• ACTIVITY LIST:
**1.** According to the article on cancer research funding, in what year did Mary Lasker convince Richard Nixon to launch the original war on cancer?
**2.** In the article on cancer research funding, substitute "patient organizations" for "patient advocacy groups" and write out the passage starting at "Public health approaches" and ending at "months, not years.".
**3.** Resume the article on cancer research funding from the point where it stops.

• EXCERPT:

····················

Is pouring more money into research the best way to cut the cancer death rate in half over the next quarter century? President Biden outlined that ambitious goal in calling for new funding for his Cancer Moonshot program.
Like the president, most people have lost someone near and dear to their hearts to cancer, the emperor of all maladies to use Siddhartha Mukherjee’s piquant phrase. Since 1971, when philanthropist Mary Lasker convinced Richard Nixon to launch the original war on cancer, the federal government has poured more than $150 billion into the National Cancer Institute, far more than any other group at the National Institutes of Health. Adjusted for inflation, that figure is well beyond a half trillion in current dollars.
Yet by the most basic measure for a desired health outcome – a reduction in mortality – progress in the war on cancer has trailed far behind other leading causes of death in the U.S.: heart disease, which is still the number one killer, stroke and, even before COVID, infectious disease. Over the past half century, the mortality rates from those diseases have been cut by more than half thanks to better diets, drugs for treating high blood pressure, more effective surgical interventions, and, in the case of influenza and pneumonia, vaccines.
The overall cancer death rate, on the other hand, has only inched lower. Most of the small annual reductions since the mid 1990s are attributable to the steady decline in lung cancer incidence, which had nothing to do with better medical interventions. It was entirely due to the decline in smoking that began after the 1964 Surgeon General’s report irrefutably linked that filthy habit to lung and other cancers.
Why not prevention?
Public health approaches to reducing the cancer rate has never been the primary strategy favored by the well-heeled anti-cancer lobby. Organizations like the American Cancer Society, the American Association for Cancer Research and the dozens of cancer-specific patient advocacy groups prefer to work hand-in-glove with the pharmaceutical, biotechnology, and surgical, radiology and imaging equipment industries, whose research and development programs in oncology depend on the basic and applied research funded by NIH.
As I reported in this Washington Monthly article, most patient advocacy groups receive a large share of their funding from drug and device companies. Their leaders rarely raise questions about the exorbitant six- and seven-figure prices slapped on the latest cancer treatments, whose value in terms of increased life expectancy is almost always measured in months, not years.
Don’t get me wrong. I’m all for pouring more money into medical research, not just for the National Cancer Institute, but for all of the 27 institutes and centers that make up NIH. I also like the idea of setting up an Advanced Research Projects Agency – Health, which was included in the president’s original Build Back Better plan. It would be modeled on the Defense Department agency that came up with advances like the Internet and the global positioning system.
But the idea of creating an independent ARPA-H outside NIH, which was floated recently by Rep. Anna Eshoo, the California Democrat who has been a consistent voice for the biotech companies in her Silicon Valley district, would simply replicate a model that’s been used before with little success. In the early 1990s, patient advocates frustrated by underfunding of breast cancer research by the National Cancer Institute successfully lobbied Congress to set up a special medical research unit inside the Pentagon.

····················

(Dataset excerpts)
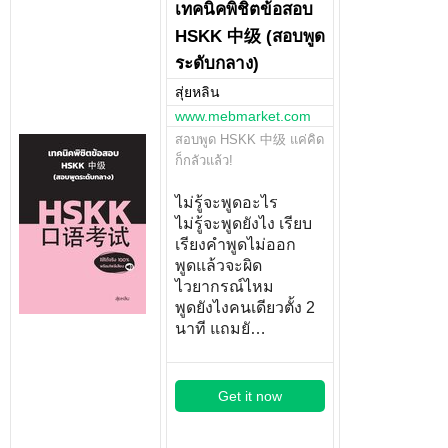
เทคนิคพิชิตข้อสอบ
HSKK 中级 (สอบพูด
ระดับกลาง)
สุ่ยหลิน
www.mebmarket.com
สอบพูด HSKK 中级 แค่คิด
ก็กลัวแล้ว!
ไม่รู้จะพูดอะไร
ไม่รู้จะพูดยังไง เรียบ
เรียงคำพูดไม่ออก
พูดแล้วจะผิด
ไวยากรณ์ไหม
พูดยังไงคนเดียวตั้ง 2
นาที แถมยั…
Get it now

····················

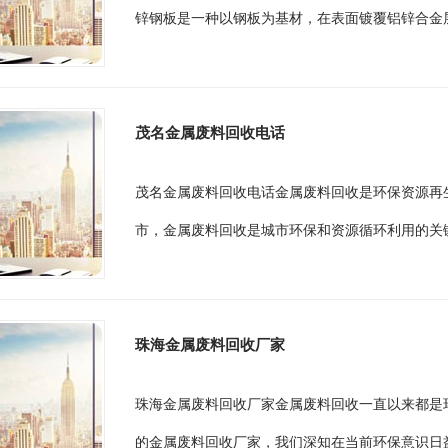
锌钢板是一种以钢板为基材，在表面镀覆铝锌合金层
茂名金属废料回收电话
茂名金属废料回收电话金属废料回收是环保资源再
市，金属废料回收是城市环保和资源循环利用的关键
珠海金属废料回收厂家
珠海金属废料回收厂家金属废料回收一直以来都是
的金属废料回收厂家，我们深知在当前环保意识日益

····················

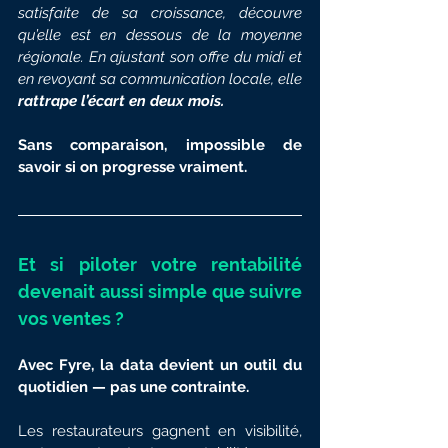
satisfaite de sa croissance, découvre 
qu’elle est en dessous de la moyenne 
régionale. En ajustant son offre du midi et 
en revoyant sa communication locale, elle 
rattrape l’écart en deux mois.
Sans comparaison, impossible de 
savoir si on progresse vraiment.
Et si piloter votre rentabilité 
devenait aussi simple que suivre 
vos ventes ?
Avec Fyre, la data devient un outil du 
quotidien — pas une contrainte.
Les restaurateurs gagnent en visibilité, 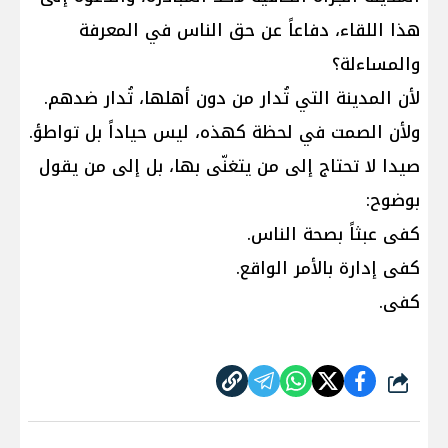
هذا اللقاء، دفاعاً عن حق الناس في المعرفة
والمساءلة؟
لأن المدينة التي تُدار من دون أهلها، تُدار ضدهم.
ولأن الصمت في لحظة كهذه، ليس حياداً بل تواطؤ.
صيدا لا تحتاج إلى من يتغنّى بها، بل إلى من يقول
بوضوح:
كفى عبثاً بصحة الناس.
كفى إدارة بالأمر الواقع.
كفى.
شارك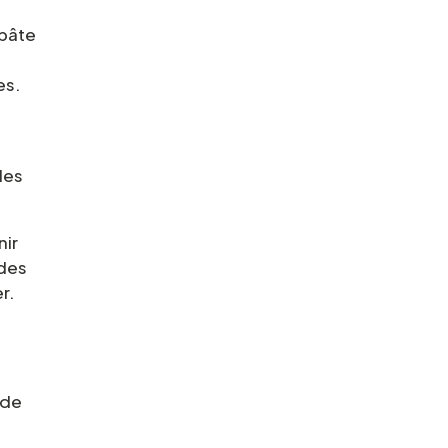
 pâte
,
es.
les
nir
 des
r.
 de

····················

• RESULTS OF THE EXERCISE:
**1.** 1971

**2.**
Public health approaches to reducing the cancer rate has never been the primary strategy favored by the well-heeled anti-cancer lobby. Organizations like the American Cancer Society, the American Association for Cancer Research and the dozens of cancer-specific patient organizations prefer to work hand-in-glove with the pharmaceutical, biotechnology, and surgical, radiology and imaging equipment industries, whose research and development programs in oncology depend on the basic and applied research funded by NIH.
As I reported in this Washington Monthly article, most patient organizations receive a large share of their funding from drug and device companies. Their leaders rarely raise questions about the exorbitant six- and seven-figure prices slapped on the latest cancer treatments, whose value in terms of increased life expectancy is almost always measured in months, not years.

**3.**
Today the Defense Department spends $1.5 billion a year on special medical research projects, including $210 million on breast cancer research. A recent Government Accountability Office report suggested most of its funded projects complemented research conducted at NIH and weren’t different in kind (a few even replicated projects that were already underway).
In other words, the Pentagon program represented a second way for researchers aligned with specific patient advocacy groups to obtain funding if they didn’t make the cut in the NIH peer review process. An ARPA-H outside NIH might easily fall into the same pattern.
Where will new money come from?
White House officials expressed optimism that new money will be found for the president’s reinvigorated cancer moonshot. “There will be robust funding for it because there’s nothing more bipartisan, whatever else you can say about Washington,” Office of Science and Technology policy director Eric Lander told Politico.
But who will determine the priorities? The White House fact sheet did make note of some public health approaches to curbing cancer rates. It called for a renewed effort to reduce smoking. The program also called for investing in new technologies that will make cancer screening for early detection cheaper and more effective.
But when it comes to prevention, the program outline ignored the biggest elephant in the room, which is obesity. Studies show obese people suffer substantially higher rates of numerous cancers, including liver, kidney, pancreatic, ovarian, breast and colorectal cancer.
The U.S. has the highest obesity rate in the world. Yet no White House occupant has used the bully pulpit to raise the issue since Michelle Obama called the place home. Indeed, if the president really wants to achieve his goal of cutting the cancer rate in half as well as address the disparities in cancer outcomes, where African Americans have higher incidence and mortality rates from most cancers, it should put public health approaches to addressing the causes of cancer front and center in his program.
He need look no farther than the Obamas’ home base of Chicago for an example of where his medical innovation-first approach leads. The University of Chicago Medicine this week announced it will build a 128-bed, $633 million cancer treatment center on the city’s South Side. Medical Center President Thomas Jackiewicz, in a letter to the head of the state’s Health Facilities and Services Review Board, justified the expansion by pointing out cancer death rates in that area of the city are twice the national average. Area residents are 29% more likely to receive a cancer diagnosis than those living in other parts of the city.
Hospital officials said the new facility would free up beds in its main hospital, which is nearly always full due after the closure of several neighborhood safety net hospitals. In addition, it would serve as a research center for new therapeutics.
Why the best treatment isn’t good enough
That doesn’t sound like an approach that can make a major dent in the disparate outcomes on the South Side. Perhaps people living there will access get better treatment once they get very sick. That will lead to a marginal improvement at best.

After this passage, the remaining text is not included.